EXPLORAR O MATERIAL:
- a) Quais tributos a primeira etapa da reforma busca consolidar, segundo o texto sobre a reforma tributária no setor elétrico?
- b) Prossiga a redação do texto sobre os impactos da reforma tributária no setor elétrico a partir da última frase apresentada.

TEXTO APRESENTADO:
Opinião
Impactos da reforma tributária sobre o setor elétrico
Se houver uma reforma da tributação de renda sobre as empresas do setor elétrico, é necessário prever meios para preservar o equilíbrio econômico-financeiro pactuado nos contratos de longo prazo com base na premissa de tributação anterior.
- Com coautoria de Richard Hochstetler e Eduardo Müller Monteiro
O Governo Federal colocou a reforma tributária na sua agenda prioritária, e ela será feita em duas etapas: a primeira tratará da tributação sobre produção e consumo, e a segunda etapa cuidará da tributação sobre renda.
A primeira etapa busca consolidar, racionalizar e simplificar a tributação da produção e do consumo (Pis/Pasep, Cofins, IPI, ICMS e ISS), sendo que há compromisso de que esta primeira etapa não elevará a carga tributária. Esta parte da reforma tributária promete trazer ganhos significativos para a sociedade, desde que a racionalização e a simplificação não sejam comprometidas pelas inúmeras exceções que os diversos lobbies procuram inserir na Proposta de Emenda Complementar 45/2019.

Entradas salvas:
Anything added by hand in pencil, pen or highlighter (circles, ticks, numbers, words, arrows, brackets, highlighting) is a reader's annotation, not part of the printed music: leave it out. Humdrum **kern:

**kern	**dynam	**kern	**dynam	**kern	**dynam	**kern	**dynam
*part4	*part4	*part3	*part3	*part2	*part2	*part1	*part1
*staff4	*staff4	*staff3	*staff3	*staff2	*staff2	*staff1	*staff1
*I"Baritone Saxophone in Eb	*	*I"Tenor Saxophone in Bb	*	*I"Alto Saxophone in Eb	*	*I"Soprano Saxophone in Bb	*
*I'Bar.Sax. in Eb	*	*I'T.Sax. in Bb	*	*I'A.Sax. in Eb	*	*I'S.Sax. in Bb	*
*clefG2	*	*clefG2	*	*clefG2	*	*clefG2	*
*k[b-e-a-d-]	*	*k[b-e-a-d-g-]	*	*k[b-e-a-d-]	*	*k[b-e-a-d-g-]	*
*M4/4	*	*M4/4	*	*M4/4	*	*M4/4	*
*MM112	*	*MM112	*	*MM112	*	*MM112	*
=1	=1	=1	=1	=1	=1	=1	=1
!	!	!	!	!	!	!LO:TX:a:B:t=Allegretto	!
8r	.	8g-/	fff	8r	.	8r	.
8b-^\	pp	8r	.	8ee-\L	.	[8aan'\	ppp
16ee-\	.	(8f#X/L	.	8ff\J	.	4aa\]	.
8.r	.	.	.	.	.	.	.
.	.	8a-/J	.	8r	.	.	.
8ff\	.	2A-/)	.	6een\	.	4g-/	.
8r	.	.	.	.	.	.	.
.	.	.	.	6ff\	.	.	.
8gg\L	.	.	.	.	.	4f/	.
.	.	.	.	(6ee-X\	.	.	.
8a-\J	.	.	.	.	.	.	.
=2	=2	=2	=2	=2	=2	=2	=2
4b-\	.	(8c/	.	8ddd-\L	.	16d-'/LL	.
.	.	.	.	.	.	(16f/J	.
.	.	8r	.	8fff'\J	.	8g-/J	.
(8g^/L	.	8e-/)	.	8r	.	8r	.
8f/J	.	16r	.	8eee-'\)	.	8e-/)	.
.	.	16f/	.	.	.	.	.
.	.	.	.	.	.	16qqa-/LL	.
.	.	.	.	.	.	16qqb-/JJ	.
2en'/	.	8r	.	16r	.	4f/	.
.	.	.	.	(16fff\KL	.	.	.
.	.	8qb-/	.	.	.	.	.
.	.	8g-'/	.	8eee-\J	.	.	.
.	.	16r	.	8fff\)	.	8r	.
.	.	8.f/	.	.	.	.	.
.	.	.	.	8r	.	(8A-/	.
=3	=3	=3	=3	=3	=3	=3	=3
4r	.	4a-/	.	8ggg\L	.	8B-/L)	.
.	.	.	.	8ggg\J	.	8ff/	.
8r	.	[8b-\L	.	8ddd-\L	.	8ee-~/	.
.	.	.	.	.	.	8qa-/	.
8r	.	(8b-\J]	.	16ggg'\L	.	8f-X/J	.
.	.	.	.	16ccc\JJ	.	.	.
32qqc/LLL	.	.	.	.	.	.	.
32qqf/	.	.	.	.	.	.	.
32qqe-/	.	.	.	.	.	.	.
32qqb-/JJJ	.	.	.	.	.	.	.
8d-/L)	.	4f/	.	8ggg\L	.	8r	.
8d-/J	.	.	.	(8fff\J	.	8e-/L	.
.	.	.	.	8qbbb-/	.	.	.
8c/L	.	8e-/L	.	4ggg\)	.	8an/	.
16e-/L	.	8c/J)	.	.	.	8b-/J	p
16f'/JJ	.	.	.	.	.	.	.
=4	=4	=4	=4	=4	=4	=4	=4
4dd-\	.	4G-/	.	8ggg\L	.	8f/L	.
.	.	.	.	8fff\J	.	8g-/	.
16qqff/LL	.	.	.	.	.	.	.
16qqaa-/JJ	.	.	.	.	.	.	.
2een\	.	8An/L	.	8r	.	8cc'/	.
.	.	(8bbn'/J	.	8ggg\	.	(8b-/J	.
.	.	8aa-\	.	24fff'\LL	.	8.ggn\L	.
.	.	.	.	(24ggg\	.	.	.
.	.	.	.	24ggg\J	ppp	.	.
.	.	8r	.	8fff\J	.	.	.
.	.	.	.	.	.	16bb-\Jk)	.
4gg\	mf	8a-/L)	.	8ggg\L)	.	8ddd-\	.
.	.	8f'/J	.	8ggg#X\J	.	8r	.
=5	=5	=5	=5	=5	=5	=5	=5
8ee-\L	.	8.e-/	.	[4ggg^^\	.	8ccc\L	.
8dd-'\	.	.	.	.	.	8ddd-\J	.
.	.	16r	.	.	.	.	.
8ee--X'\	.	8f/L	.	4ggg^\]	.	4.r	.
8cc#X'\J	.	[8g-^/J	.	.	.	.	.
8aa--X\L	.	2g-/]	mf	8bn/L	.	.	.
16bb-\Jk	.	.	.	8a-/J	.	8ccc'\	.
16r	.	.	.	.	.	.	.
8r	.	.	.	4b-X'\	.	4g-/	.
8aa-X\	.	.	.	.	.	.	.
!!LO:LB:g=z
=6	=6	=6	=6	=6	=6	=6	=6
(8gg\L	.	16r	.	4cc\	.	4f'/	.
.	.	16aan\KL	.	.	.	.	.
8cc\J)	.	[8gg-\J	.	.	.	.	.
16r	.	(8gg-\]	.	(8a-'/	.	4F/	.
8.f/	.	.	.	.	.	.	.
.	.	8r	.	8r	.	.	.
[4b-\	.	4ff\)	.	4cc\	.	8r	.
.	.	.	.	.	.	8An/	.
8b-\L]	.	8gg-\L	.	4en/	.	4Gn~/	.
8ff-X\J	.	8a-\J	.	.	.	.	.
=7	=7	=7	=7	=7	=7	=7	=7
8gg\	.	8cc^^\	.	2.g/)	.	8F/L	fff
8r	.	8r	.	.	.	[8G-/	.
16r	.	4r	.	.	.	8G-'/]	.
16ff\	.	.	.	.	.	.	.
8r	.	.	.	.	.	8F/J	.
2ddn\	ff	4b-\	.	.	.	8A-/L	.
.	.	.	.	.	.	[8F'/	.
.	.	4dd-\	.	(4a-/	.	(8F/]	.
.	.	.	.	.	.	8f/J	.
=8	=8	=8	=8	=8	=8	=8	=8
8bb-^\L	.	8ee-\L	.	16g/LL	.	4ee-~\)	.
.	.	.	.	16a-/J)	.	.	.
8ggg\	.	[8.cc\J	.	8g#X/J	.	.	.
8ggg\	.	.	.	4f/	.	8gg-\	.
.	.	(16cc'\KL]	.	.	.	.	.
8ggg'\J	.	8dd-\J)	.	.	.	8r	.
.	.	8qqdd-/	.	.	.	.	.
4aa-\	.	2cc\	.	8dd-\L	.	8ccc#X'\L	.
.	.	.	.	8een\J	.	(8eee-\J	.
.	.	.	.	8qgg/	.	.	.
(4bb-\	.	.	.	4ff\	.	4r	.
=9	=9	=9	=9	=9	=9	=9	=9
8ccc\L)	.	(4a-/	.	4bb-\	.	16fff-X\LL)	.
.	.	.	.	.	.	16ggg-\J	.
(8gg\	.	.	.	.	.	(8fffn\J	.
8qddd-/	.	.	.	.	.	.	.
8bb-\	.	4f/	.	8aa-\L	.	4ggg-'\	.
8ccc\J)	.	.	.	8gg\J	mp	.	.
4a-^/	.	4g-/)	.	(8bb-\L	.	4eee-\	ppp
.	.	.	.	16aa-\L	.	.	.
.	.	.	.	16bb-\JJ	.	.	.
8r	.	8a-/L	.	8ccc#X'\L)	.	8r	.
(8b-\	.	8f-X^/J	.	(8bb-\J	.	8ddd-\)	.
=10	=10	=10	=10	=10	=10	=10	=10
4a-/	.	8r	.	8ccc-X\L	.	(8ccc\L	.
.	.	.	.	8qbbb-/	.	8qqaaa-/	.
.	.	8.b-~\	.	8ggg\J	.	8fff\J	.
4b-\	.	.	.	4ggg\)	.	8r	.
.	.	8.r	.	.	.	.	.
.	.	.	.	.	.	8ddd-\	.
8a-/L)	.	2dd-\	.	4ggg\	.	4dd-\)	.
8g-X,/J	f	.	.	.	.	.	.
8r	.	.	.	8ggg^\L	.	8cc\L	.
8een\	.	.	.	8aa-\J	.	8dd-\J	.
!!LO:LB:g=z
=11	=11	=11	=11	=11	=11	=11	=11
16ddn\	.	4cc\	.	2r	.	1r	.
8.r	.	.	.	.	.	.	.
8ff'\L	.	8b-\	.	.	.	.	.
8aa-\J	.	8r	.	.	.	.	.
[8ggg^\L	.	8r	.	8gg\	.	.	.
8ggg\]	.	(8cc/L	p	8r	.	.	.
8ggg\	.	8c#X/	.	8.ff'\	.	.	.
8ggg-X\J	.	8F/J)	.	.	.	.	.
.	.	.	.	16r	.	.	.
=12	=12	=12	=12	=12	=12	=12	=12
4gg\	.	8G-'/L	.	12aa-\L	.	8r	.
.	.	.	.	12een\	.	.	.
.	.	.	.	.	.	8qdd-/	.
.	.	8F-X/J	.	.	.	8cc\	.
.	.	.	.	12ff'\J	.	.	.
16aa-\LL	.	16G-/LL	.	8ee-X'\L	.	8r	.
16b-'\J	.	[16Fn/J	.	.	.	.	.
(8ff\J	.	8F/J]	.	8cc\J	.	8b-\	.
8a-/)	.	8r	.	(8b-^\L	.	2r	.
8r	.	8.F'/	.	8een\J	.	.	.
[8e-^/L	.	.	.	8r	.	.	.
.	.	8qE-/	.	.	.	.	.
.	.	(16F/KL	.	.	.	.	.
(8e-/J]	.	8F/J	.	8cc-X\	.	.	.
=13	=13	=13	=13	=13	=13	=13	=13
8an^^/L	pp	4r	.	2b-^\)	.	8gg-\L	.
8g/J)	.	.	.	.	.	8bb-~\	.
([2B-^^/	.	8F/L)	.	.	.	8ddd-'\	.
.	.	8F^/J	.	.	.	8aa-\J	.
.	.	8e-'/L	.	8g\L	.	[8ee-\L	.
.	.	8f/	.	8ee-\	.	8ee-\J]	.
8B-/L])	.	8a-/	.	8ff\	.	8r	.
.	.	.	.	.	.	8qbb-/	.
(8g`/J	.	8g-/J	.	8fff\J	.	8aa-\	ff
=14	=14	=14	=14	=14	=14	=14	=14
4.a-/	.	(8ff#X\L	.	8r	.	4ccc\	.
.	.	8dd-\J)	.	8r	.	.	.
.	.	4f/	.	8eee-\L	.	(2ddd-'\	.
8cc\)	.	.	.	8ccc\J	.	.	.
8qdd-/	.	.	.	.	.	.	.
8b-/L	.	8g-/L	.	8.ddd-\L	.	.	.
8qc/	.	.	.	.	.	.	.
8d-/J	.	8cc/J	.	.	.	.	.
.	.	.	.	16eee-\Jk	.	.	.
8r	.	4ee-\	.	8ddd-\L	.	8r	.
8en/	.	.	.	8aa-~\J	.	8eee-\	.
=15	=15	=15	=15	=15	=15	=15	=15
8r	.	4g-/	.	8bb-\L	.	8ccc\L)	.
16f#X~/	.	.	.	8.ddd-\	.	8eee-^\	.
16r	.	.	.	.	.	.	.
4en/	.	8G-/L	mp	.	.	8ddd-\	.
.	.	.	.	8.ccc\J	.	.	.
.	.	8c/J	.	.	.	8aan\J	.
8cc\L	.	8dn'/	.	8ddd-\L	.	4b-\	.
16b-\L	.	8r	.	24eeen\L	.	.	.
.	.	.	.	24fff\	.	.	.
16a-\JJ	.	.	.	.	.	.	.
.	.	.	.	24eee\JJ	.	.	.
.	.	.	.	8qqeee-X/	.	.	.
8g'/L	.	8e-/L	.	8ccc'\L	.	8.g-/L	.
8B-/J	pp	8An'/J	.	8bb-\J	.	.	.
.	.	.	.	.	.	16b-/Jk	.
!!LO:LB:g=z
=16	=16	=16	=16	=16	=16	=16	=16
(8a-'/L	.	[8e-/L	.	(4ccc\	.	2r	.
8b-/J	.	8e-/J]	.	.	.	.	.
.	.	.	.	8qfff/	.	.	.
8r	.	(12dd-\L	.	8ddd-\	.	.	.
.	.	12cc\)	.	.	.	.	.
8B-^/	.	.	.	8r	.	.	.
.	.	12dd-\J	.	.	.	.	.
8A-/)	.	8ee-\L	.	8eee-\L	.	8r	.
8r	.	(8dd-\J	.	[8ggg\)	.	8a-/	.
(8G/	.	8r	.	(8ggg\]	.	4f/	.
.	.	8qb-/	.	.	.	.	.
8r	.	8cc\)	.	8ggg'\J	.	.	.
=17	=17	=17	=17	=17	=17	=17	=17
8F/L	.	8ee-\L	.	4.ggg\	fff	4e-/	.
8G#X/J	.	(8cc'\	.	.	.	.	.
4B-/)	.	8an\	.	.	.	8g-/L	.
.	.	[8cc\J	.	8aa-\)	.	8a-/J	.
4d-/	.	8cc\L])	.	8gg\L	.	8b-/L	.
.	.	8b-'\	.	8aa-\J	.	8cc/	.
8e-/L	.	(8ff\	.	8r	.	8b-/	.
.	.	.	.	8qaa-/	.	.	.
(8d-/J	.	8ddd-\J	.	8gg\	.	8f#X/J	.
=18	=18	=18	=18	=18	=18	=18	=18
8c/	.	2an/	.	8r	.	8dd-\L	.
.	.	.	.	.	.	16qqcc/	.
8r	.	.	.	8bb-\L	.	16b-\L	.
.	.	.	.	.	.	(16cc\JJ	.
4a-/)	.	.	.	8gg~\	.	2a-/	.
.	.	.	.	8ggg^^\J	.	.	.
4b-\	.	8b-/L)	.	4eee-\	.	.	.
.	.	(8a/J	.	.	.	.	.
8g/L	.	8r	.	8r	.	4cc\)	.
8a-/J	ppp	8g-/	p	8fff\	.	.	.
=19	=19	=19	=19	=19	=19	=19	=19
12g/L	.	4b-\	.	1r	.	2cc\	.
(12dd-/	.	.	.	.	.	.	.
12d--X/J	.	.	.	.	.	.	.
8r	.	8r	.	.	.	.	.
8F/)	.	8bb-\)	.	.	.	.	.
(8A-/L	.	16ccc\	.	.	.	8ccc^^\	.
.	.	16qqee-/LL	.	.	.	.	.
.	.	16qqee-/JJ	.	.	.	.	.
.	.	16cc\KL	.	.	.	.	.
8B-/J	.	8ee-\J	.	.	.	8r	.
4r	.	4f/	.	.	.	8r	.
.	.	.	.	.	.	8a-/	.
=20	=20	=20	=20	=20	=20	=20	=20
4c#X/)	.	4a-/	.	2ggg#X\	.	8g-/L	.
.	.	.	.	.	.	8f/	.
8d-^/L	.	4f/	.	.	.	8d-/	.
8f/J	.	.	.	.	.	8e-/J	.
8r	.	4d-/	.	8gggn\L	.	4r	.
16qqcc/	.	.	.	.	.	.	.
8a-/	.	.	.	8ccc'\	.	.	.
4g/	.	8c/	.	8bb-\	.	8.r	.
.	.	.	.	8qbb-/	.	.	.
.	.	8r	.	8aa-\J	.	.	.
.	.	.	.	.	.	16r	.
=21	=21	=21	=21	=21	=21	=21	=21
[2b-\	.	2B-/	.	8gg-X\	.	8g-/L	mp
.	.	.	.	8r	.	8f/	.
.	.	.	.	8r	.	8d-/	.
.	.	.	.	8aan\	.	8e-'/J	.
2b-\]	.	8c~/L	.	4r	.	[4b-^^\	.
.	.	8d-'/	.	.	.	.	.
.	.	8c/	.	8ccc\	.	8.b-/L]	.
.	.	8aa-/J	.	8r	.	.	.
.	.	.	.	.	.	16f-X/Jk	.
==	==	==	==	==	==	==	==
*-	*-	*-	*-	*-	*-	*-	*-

RESPOSTAS ÀS TAREFAS:
- a) Pis/Pasep, Cofins, IPI, ICMS e ISS.

- b)
A segunda etapa da reforma aborda a tributação da renda. Esta etapa busca elevar a progressividade da tributação e elevar a arrecadação, o que pode ser muito danoso para o setor elétrico.
A compreensão dos impactos de uma eventual alteração da tributação da renda sobre o setor elétrico requer ter em mente que o setor é capital intensivo e que a maioria dos empreendimentos são viabilizados por meio de project finance, modalidade em que os financiamentos são concedidos com base no fluxo de caixa esperado do projeto, em vez de serem baseados na qualidade do balanço patrimonial da empresa, como é feito nos empréstimos convencionais.
Estes projetos são tipicamente muito alavancados, com cerca de 80% dos investimentos financiados com capital de terceiros. Isto significa que estes empreendimentos se comprometem com um fluxo de pagamentos pré-fixado para pagamento das dívidas.
Ao mesmo tempo, o fluxo de receitas destes empreendimentos também tende a ser muito rígido:
- no elo da geração de eletricidade, grande parte da energia é comercializada por contratos (CCEARS – Contratos de Comercialização de Energia no Ambiente Regulado) resultantes dos Leilões de Energia para atender aos consumidores servidos pelas concessionarias de distribuição, com prazos de 20 a 30 anos e preços atualizados anualmente pelo índice de inflação (IPCA);
- na transmissão, as receitas são estabelecidas em contratos de concessão que preveem uma Receita Anual Permitida (RAP) pelo prazo de 30 anos e atualização anual pelo IPCA; e
- no caso da distribuição, a rigidez de receitas também prevalece, uma vez que suas tarifas são reguladas pela Aneel.
Logo, tanto o fluxo de receitas quanto o fluxo de pagamentos do financiamento das empresas de energia tendem a ser muito rígidos.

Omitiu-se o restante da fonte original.